When running ISV applications, the compute nodes can be configured to run a more compatible compute node OS, complete with the necessary services to ensure application compatibility.

Users can submit jobs interactively from login nodes using the Cray XT5 job launch command or through the PBS Pro™ batch program, which is tightly integrated with the system scheduler. The system provides accounting for parallel jobs as single entities with aggregated resource usage.

The Cray XT5 system maintains a single root file system across all nodes, ensuring that modifications are immediately visible throughout the system without transmitting changes to each individual node.

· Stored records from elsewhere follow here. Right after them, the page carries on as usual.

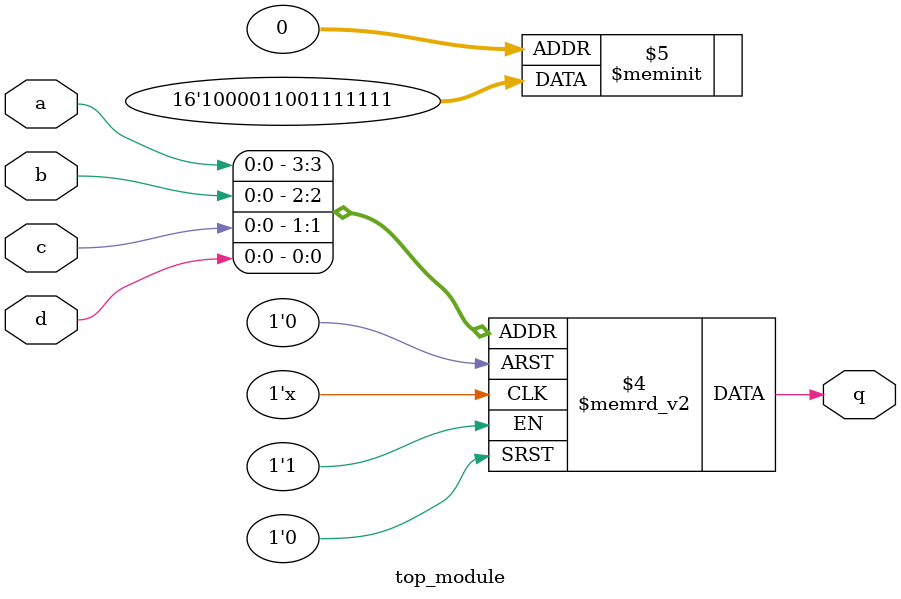
<source format=sv>
module top_module (
    input a, 
    input b, 
    input c, 
    input d,
    output reg q
);

always @* begin
    case ({a, b, c, d})
        4'b0000: q = 1;
        4'b0001: q = 1;
        4'b0010: q = 1;
        4'b0011: q = 1;
        4'b0100: q = 1;
        4'b0101: q = 1;
        4'b0110: q = 1;
        4'b0111: q = 0;
        4'b1000: q = 0;
        4'b1001: q = 1;
        4'b1010: q = 1;
        4'b1011: q = 0;
        4'b1100: q = 0;
        4'b1101: q = 0;
        4'b1110: q = 0;
        4'b1111: q = 1;
    endcase
end

endmodule

</source>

Fast boot times ensure that software upgrades can be completed quickly, with minimal downtime.


Programming Environment

The Cray XT5 programming environment includes tools designed to complement and enhance each other, resulting in a rich, easy-to-use programming environment that facilitates the development of scalable applications. Parallel programming models supported include MPI, SHMEM, UPC, and OpenMP within the node. The MPI implementation is compliant with the MPI 2.0 standard and is optimized to take advantage of the scalable interconnect in the Cray XT5 system.The Cray XT5 system is compatible with a vast quantity of existing compilers and libraries, including optimized C, C++, and Fortran90 compilers, as well as high-performance optimized math libraries of BLAS, FFTs, LAPACK, ScaLAPACK, SuperLU, and Cray Scientific Libraries. Cray Apprentice2™ performance analysis tools allow users to analyze resource utilization throughout their code at scale and eliminate bottlenecks and load-imbalance issues.


Scalable RAS & Administration

The Cray RAS and Management System (CRMS) integrates hardware and software components to provide system monitoring, fault identification, and recovery. An independent system with its own control processors and supervisory network, the CRMS monitors and manages all of the major hardware and software components in the Cray XT5 system. In addition to providing recovery services in the event of a hardware or software failure, CRMS controls power-up, power-down, and boot sequences, manages the interconnect, and displays the machine state to the system administrator.


Scalable I/O

The Cray XT5 I/O subsystem scales to meet the bandwidth needs of even the most data-intensive applications. The I/O architecture consists of storage arrays connected directly to I/O nodes which reside on the high-speed interconnect. The Lustre file system manages the striping of file operations across these arrays. This highly scalable I/O architecture allows customers to configure the Cray XT5 with the desired bandwidth by selecting the appropriate number of arrays and service nodes.

Superior Energy Efficiency, Lower Operating Costs Recognizing the growing need to reduce energy usage and control operating costs, the Cray XT5 family employs innovative packaging technologies and an efficient power conversion train that reduces energy use and total cost of ownership.

System compute blades are packaged with only the necessary components needed for massively parallel processing – processors, memory and interconnect.

In a Cray XT5 cabinet, vertical cooling takes cold air straight from its source — the floor — and efficiently cools the processors on the blades, which are uniquely positioned for optimal airflow. Each processor also has a custom-designed heat sink depending on its position within the cabinet. Each Cray XT5 system cabinet is cooled with a single, high-efficiency ducted turbine fan. It also can take 400/480VAC directly from the power grid without transformer and PDU loss — further contributing to reduced energy usage and reduced cost of ownership.

Existing Cray XT systems can be easily upgraded or expanded to take advantage of the new technologies in the Cray XT5 product.Finally, because the Cray XT5 offers better scalability and sustained performance than typical clusters, a given level of application performance can be typically achieved with fewer processors – compounding the savings.